Liminal spaces evoke an eery sensation because they offer us a glimpse into the void from which we arose. It is a core tenet of Buddhism that creation exists because emptiness exists, and that everything is truly empty, although emptiness is truly everything. This may be hard to grasp at first, but allow me to dive deeper. The Big Bang created our Universe out of nothing. Our solar system was created in a void. A void is only possible with creation, for it does not exist simply on its own as a void. Inversely, creation is the only possibility within a void. In the same way that our planet was created, life itself was created. Further, life continues creating, endlessly, as evidenced by the Earth’s magnificent array of species. Like flowers blossoming, life created consciousness in humans, and this consciousness proceeded to create things like art, music, and the built environment. Liminal spaces make us familiar with the emptiness from which we sprout, and they are unsettling for any person entrenched in the built environment as the one, true reality.

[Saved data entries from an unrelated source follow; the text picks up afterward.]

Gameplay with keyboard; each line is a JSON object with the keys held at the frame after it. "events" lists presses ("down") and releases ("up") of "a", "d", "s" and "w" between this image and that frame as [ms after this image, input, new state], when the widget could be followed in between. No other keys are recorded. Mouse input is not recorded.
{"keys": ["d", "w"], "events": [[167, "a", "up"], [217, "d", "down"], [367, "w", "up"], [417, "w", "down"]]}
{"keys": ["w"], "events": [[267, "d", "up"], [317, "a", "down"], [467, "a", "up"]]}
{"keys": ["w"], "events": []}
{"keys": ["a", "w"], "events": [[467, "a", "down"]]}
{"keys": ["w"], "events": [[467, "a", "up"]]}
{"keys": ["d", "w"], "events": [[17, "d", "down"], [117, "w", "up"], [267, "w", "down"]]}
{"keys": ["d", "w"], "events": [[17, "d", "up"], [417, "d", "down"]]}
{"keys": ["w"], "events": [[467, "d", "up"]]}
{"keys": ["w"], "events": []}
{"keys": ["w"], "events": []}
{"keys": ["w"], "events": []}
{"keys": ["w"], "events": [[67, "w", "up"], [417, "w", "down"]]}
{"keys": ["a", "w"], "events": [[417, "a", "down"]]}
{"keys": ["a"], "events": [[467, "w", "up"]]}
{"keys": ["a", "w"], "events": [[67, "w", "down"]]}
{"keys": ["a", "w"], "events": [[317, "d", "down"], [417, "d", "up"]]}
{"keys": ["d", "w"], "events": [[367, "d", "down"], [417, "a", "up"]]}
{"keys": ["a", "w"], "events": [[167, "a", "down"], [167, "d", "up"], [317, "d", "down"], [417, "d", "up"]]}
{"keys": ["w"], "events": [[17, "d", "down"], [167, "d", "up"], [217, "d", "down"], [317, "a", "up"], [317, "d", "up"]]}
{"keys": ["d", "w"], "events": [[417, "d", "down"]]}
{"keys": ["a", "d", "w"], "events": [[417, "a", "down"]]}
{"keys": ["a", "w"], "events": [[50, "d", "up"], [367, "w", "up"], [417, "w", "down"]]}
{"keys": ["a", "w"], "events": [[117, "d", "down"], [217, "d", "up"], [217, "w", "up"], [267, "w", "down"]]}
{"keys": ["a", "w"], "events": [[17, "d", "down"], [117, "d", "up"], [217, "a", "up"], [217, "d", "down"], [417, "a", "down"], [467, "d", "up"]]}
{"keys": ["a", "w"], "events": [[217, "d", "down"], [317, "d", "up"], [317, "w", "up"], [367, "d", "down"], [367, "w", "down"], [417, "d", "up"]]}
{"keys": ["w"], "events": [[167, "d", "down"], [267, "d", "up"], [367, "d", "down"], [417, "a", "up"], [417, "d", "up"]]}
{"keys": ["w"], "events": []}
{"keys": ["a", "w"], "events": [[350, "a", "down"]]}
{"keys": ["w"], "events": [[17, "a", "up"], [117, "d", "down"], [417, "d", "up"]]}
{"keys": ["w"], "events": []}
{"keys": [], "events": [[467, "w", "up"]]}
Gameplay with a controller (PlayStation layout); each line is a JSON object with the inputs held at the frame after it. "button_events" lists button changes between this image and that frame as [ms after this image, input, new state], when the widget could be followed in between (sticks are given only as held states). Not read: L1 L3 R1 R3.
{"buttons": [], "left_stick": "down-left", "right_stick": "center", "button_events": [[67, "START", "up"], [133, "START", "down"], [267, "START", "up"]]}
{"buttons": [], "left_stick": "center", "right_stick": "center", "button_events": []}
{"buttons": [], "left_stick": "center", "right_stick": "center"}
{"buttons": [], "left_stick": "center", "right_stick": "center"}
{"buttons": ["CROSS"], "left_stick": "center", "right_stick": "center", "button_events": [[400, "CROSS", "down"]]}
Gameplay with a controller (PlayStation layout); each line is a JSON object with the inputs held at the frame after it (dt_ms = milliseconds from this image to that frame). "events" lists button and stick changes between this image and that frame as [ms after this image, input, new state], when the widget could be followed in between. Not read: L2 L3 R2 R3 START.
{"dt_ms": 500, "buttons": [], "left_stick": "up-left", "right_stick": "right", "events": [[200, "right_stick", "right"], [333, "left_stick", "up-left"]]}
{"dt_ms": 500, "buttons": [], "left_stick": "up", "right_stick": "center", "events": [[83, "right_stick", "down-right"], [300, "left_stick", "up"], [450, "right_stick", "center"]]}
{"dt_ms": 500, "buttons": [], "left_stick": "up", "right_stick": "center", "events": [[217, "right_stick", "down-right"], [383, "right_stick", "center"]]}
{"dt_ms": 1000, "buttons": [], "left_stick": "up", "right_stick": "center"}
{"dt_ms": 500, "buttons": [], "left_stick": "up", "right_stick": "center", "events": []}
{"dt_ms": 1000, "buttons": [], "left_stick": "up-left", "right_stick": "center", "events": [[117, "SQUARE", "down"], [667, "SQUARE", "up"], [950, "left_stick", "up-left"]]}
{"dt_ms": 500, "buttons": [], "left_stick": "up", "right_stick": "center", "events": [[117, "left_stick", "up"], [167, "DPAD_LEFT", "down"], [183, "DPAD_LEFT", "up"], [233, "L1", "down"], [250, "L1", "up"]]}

Some things, like art and music, are created out of the pure act of creation. Other things, like childbirth, are created out of the act of survival. The rest of things, like our buildings and networks, are created out of a mix of pure creation and survival. Regardless, all acts of creation share the commonality of bringing something new out of the void. When we create out of the pure act of creation, the result is pure beauty. Colors and sound frequencies interlock with elegance, as though speaking the language of life and love itself. When we create out of a need for survival, the result is also pure beauty. The energies of life come together to defend and sustain life — Mother Nature compassionately guarding her kin.
Cities, however, are antithetical to the creation and nourishment of life. They are not created out of survival, as we can survive fine without them; yet they do increase the average life span of the inhabitants. And they are not created out of the pure act of creation, as they are programmed to maximize material production while destroying the individuals within the system. Cities are the symbol of the grand illusion that anything is real, so when we are confronted with liminal spaces it is uncomfortable, for the illusion is failing.
We have determined that cities exist not for the purpose of survival, nor for the purpose of creation. Cities exist to destroy the life spirit of their inhabitants; to encourage submission. In a city, the life of an individual is not cherished for its true creative potential. Instead, life is seen as a tool to be utilized in a capitalist illusion of survival and creation.
Thus, it is no wonder that the architecture of these cities isn’t designed to inspire true creativity. But it isn’t the space itself that is eery. It is the fact that such a space was designed to intimately guide life through its networks of passage, and in this moment, it is empty just for you.